XXL: Obesity and the Limits of Shame
Description:
XXL: Obesity and the Limits of Shame is a book that directly challenges the public health sector in North America and around the world for its failure to address the crisis of obesity meaningfully. The authors argue that the public health sector has made the problem worse by failing to emphasize how intensely difficult it is for individuals to lose weight and by proposing marginal and ineffective lifestyle changes. Around the globe, the traditional public health solution has been to throw extraordinary amounts of tax dollars at shame-inducing policies that encourage people to eat right and exercise. This generic approach has failed. A shaming mentality is metastasizing throughout the anti-obesity public health movement and across popular culture. The book begins with an account of a futuristic world in which we might live if shame-laden policies accelerate. The authors argue that shaming policies (singling out fat children in gym classes for “re-education”) and mass “carpet-bombing messages” (“eat your fruits and veggies or else!”) carry deep social costs.
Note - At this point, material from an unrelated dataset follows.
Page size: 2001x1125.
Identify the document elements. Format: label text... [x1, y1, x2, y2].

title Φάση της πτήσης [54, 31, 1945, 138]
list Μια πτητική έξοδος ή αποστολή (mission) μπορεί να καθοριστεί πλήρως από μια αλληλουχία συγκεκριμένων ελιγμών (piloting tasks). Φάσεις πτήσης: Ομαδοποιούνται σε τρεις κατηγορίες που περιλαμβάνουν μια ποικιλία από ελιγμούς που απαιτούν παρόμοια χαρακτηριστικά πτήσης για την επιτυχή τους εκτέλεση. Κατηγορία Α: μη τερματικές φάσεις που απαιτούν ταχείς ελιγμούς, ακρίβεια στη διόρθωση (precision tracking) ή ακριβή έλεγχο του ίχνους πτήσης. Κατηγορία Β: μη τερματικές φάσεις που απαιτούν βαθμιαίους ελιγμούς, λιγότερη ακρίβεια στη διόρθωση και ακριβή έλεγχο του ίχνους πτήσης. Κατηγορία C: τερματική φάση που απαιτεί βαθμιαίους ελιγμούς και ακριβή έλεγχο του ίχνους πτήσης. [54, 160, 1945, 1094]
In some cases being threats to fundamental freedoms, and in other cases being expensive showpieces to justify government bureaucrats' existence, such shaming policies do little to confront the personal, genetic and cultural challenges of obesity. No one program works for everyone. But the one-size-fits-all public health approach dooms it to failure. This book is not about how to lose weight or how to eat less. XXL is a public policy document of how to implement policies that might more realistically work to decrease the health crisis caused by high calorie consumption. And the evidence of poor diet is everywhere from a dramatic increase in childhood diabetes, to doctors' offices and weight-loss centers that have furnished waiting rooms and diagnostic machines with extra-wide, heavily reinforced chairs known as “bariatric chairs.” Obesity is not only a public health problem, but an ethically fraught psychological and bio-social-cultural-genetic problem. This book realigns the debate on obesity: Governments must admit to the utter futility of their top-down planning solutions and enable bottom-up innovations to flourish.